Григорий усмехнулся. Ему была интересна реакция батюшки.
– Мельниченко.
Лицо священника не отразило никаких эмоций.
– Знаем про такого. – И сразу, после ничтожной паузы. – Если он сможет помочь, благое дело сделает.
Почему-то Григорию не хотелось уходить из-под старых сводов. Возникло желание продолжить разговор.
– Скажите, если человек не верит в Бога, но живет по Моисеевым заповедям – не убий, не укради, не лжесвидетельствуй и прочее, – можно рассчитывать на то, что с ним в загробном мире не поступят как с грешником?
Некоторое время батюшка пребывал в раздумьях. Потом проговорил с той же деликатностью.
– Неверие – само по себе грех. Даже если человек живет по заповедям Моисеевым.
– Но что важнее Богу, чтобы человек верил в него, или чтобы заповеди соблюдал? Ведь если не верит, но соблюдает – это важнее. Потому что делает это не из страха.
– Надо, чтобы человек верил. И заповеди соблюдал. – Священник смотрел на него все тем же доброжелательным взглядом.
«Религия сковывает свободу мысли, – думал Григорий, покидая церковь. – Но сколько тех, кому не нужна широта мышления. Пусть тешатся. Пусть верят».
Вслед за тем он отправился к руководителю местного отделения «Единой России». Надо было в очередной раз уважить чванливого партийца. Григорий понимал, что Евгений Борисович не простит ему то, что он украл ответственность за приезд именитых гостей.
Евгений Борисович был мрачен. Руку пожал вяло, чуть-чуть. Сели за стол. Григорий взял инициативу на себя.
– Давайте обсудим все моменты приезда: график встреч и то, что касается пребывания в городе. Это наше совместное дело. Без вас я в любом случае не смогу успешно выполнить задачу. Важно провести всё на высоком уровне. А для этого ваш опыт и возможности просто незаменимы. Тут и спорить глупо.
Мелкая лесть помогла. Партийный начальник снизошел до обсуждения деталей предстоящего визита.

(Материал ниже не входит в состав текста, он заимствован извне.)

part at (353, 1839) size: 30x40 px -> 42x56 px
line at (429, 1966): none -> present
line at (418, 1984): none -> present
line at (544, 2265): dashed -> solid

«Как мало человеку надо», – снисходительно подумал Григорий.
47
«Как много человеку надо, – размышлял Анатолий Николаевич, глядя на дорогу. – Хорошая зарплата. Квартира. Машина. Уйма разных вещей для удобного существования. Но этого не достаточно. Важно делать нечто серьезное… существенное. Важно оставить след. Важно иметь друзей… Дети важны. Семья…»
Он покосился на Валентину, сидевшую рядом. Хороший она человек. Надежный. Не уродина… Само собой, любопытно закрутить роман с такой, как Настя. Молоденькой. Трепетной. Пережить невероятную любовную историю. Бурную. Зажить другой жизнью. Но это не для него. Ему надо решать куда более серьезные задачи.
– Устала? – заботливо спросил Анатолий Николаевич.
– Нет. Просто я себя не очень хорошо чувствую. А так, с чего мне уставать? Я не выступаю. Ты, должно быть, устал.
– Ничуть. Знаешь, я привык выступать. Меня это совсем не утомляет. Даже наоборот. Доставляет удовольствие. Приятно видеть, что тебя слушают, чувствовать, что ты говоришь что-то такое, что они хотят услышать. Что им надо услышать.
Районный центр пропустил их в свои пределы. Замелькали убогие одноэтажные дома, засунутые в заснеженные садики. Потом городок подрос: появились двухэтажные здания, а центральную площадь окаймляли трехэтажные. Поодаль тесной группой стояли пятиэтажки. Здесь жили рабочие довольно крупного завода, который располагался рядом.
Анатолия Николаевича встретили, проводили внутрь. Скинув куртку, он передал ее Валентине. Он был готов к очередной встрече с избирателями.
Небольшое помещение не могло вместить всех желающих. Человек тридцать сидело, многие стояли в проходах, остальные толпились в коридоре, заглядывали в дверь.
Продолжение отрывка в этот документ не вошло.